EXERCISE AIM :: Leave the pictures out while you restate every entry below word for word.

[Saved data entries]
%%
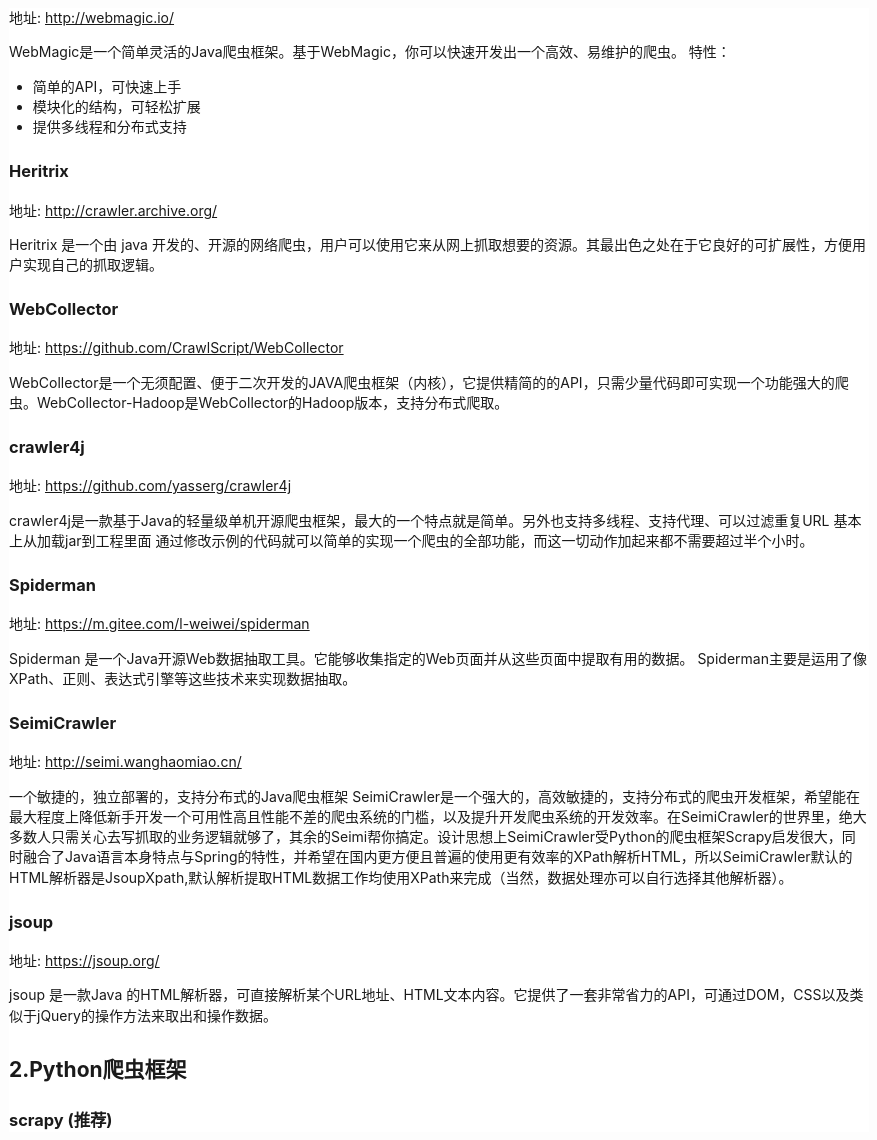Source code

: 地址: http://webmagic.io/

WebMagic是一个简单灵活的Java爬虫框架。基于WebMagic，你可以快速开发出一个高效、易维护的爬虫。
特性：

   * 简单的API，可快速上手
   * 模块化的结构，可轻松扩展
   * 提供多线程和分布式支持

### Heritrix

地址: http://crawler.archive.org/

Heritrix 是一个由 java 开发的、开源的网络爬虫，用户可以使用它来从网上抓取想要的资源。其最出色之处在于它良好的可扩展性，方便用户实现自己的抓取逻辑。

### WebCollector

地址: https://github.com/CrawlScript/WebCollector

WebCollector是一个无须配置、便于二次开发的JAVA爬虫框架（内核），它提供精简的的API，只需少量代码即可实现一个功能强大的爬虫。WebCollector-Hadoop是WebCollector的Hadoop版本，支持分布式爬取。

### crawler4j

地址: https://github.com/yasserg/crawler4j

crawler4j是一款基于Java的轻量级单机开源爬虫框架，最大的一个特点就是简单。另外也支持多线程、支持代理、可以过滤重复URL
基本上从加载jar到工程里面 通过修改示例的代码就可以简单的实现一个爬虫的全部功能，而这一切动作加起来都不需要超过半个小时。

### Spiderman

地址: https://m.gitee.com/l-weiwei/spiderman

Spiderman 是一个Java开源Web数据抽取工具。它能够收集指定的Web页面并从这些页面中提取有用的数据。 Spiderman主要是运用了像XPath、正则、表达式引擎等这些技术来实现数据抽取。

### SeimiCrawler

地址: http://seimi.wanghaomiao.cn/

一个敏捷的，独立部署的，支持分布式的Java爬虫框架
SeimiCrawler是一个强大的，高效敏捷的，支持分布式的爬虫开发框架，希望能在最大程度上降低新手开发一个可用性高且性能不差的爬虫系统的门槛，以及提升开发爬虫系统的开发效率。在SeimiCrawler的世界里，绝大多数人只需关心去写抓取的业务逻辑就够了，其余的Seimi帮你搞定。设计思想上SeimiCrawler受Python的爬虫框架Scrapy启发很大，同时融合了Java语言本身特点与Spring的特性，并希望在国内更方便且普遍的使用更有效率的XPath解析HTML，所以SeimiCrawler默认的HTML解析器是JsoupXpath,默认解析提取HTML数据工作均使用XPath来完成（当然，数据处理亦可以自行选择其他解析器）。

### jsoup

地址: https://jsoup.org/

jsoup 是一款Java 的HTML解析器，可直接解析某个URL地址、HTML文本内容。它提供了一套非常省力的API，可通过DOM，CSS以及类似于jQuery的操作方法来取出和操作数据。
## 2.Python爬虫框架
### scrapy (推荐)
%%
ANSWER TO THE PROBLEM ::
Source code

: 地址: http://webmagic.io/

WebMagic是一个简单灵活的Java爬虫框架。基于WebMagic，你可以快速开发出一个高效、易维护的爬虫。
特性：

   * 简单的API，可快速上手
   * 模块化的结构，可轻松扩展
   * 提供多线程和分布式支持

### Heritrix

地址: http://crawler.archive.org/

Heritrix 是一个由 java 开发的、开源的网络爬虫，用户可以使用它来从网上抓取想要的资源。其最出色之处在于它良好的可扩展性，方便用户实现自己的抓取逻辑。

### WebCollector

地址: https://github.com/CrawlScript/WebCollector

WebCollector是一个无须配置、便于二次开发的JAVA爬虫框架（内核），它提供精简的的API，只需少量代码即可实现一个功能强大的爬虫。WebCollector-Hadoop是WebCollector的Hadoop版本，支持分布式爬取。

### crawler4j

地址: https://github.com/yasserg/crawler4j

crawler4j是一款基于Java的轻量级单机开源爬虫框架，最大的一个特点就是简单。另外也支持多线程、支持代理、可以过滤重复URL
基本上从加载jar到工程里面 通过修改示例的代码就可以简单的实现一个爬虫的全部功能，而这一切动作加起来都不需要超过半个小时。

### Spiderman

地址: https://m.gitee.com/l-weiwei/spiderman

Spiderman 是一个Java开源Web数据抽取工具。它能够收集指定的Web页面并从这些页面中提取有用的数据。 Spiderman主要是运用了像XPath、正则、表达式引擎等这些技术来实现数据抽取。

### SeimiCrawler

地址: http://seimi.wanghaomiao.cn/

一个敏捷的，独立部署的，支持分布式的Java爬虫框架
SeimiCrawler是一个强大的，高效敏捷的，支持分布式的爬虫开发框架，希望能在最大程度上降低新手开发一个可用性高且性能不差的爬虫系统的门槛，以及提升开发爬虫系统的开发效率。在SeimiCrawler的世界里，绝大多数人只需关心去写抓取的业务逻辑就够了，其余的Seimi帮你搞定。设计思想上SeimiCrawler受Python的爬虫框架Scrapy启发很大，同时融合了Java语言本身特点与Spring的特性，并希望在国内更方便且普遍的使用更有效率的XPath解析HTML，所以SeimiCrawler默认的HTML解析器是JsoupXpath,默认解析提取HTML数据工作均使用XPath来完成（当然，数据处理亦可以自行选择其他解析器）。

### jsoup

地址: https://jsoup.org/

jsoup 是一款Java 的HTML解析器，可直接解析某个URL地址、HTML文本内容。它提供了一套非常省力的API，可通过DOM，CSS以及类似于jQuery的操作方法来取出和操作数据。
## 2.Python爬虫框架
### scrapy (推荐)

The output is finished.